Broad Vision

As the logic and computational capacity of FPGAs have grown, FPGAs have become an attractive platform for accelerating many computations including scientific applications. The high level of parallelism and abundant flexibility available in the FPGA fabric offer the promise of significant speed-up. However, adoption of using FPGA as accelerators by the scientific computing community has been limited because the creation of an FPGA design is difficult and time consuming and outside the skill set of the typical scientific computing user. In addition, once a design has been created for one specific FPGA chip and board, the same design cannot be easily transferred to another. The design is locked onto that FPGA-based platform because it typically has a specific memory architecture that soon becomes outdated.

In contrast, software is highly portable. Once a software application is completed, it can easily be upgraded to new and faster machines and obtain significantly better performance. This permits software programmers to develop and maintain rich libraries that solve important problems. Scientific computing users need not be highly skilled in creating optimized code because they can simply use the functions in these libraries. In hardware, IP cores do allow some design reuse, but at a much lower level of abstraction than with high level software libraries.
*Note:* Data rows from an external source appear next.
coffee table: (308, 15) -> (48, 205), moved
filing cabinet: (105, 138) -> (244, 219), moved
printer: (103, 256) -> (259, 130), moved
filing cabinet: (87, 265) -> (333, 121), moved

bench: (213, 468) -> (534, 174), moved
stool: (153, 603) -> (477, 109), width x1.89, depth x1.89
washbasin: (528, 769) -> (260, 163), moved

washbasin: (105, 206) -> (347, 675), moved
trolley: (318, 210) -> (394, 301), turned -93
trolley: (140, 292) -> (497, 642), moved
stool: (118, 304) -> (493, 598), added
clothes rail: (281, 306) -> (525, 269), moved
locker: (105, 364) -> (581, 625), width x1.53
We present a solution for making FPGA-based computation more accessible by creating a computational “library” that is portable to any FPGA platform with minimal effort. The key second feature of the library is that its performance should also scale with the capabilities and resources of the FPGA. Given an FPGA with more capacity and faster elements, the library performance should improve without extra effort from the designer. By creating a portable and scalable library, we can drastically reduce the development cost and increase the life span of the design, thus making it more attractive to scientific computing users.

 

Benchmarking

The generator can control the amount of resources that can be used on the FPGA allowing for various sized hardware designs that can be used as benchmarks for FPGA architecture exploration.